Cactus leaves

I didn’t get all the way through the “organic game is rigged” exposé, but that won’t stop me from wondering: So what else is new? Anyone who shops the Greenmarket/deals with farmers knew long ago that the real guys were being priced out of certification. The signs disappeared; the practices did not. Some of us don’t need the Libby’s on the label, just the experience at the table.
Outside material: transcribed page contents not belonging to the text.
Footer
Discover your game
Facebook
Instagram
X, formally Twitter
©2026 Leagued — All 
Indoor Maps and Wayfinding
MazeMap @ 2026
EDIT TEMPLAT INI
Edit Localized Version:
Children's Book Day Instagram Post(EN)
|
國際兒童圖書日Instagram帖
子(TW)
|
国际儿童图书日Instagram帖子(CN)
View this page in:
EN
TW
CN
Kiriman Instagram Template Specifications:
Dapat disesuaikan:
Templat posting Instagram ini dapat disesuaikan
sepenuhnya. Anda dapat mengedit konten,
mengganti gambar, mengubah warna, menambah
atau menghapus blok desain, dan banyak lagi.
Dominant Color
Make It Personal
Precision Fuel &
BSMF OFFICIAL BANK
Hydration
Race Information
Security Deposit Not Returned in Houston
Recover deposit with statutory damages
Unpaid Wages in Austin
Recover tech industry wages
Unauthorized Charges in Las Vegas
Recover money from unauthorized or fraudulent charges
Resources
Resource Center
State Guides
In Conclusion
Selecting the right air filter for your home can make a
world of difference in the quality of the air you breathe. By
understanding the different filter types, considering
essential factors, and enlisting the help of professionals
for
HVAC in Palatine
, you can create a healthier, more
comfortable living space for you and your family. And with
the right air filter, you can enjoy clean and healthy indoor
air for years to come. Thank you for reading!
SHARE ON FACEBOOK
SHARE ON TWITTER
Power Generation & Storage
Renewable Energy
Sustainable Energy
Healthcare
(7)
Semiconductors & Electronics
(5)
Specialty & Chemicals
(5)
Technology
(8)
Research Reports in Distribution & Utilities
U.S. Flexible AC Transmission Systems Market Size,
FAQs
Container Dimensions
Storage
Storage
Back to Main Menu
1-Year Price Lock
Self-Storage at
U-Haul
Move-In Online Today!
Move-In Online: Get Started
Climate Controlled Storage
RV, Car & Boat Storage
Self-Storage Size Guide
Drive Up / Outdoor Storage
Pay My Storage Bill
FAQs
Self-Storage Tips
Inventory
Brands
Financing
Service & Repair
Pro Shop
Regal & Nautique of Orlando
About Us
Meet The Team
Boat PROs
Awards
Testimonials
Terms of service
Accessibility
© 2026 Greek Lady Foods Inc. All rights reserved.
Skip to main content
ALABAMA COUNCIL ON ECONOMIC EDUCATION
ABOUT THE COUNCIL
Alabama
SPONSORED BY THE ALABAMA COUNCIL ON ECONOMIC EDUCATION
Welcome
I am also deliberately avoiding slogging through the new book attacking the latest local foods movement even though I cannot escape being exposed to its sillier ideas. If I didn’t understand that there’s money to be made stifling entrepreneurship, I would wonder, yet again, why a drone was directed at a caterpillar. No one is being forced to buy/eat local. Throw out every high-minded reason to do so and you’re still left with the most sensual: The food just tastes better. I’m sure I’ve nattered about this before, but I vividly remember the first time I walked through the Union Square Greenmarket, when my consort was assigned by New York magazine to shoot photos for a piece on how farmers might be price-fixing. That was in the good old days when Fairway had the best affordable produce in town, and Balducci’s had everything at any price, but what we brought home that morning was so much better in so many ways it was life-changing. (Especially the bacon our Park Avenue/Wall Street friends worried could not be “sanitary.”) And I have never once gone into Whole Foods after shopping 97th Street, watched shoppers scooping up shipped-in cherries for twice the price and yelled, as the old guy did while storming out of “Magnolia” on Xmas Day one year: BF “What’s wrong with you people?” It’s a free country. Anyone who wants to eat listeria-laced meatballs and salmonella-infused mesclun can have it his/her way.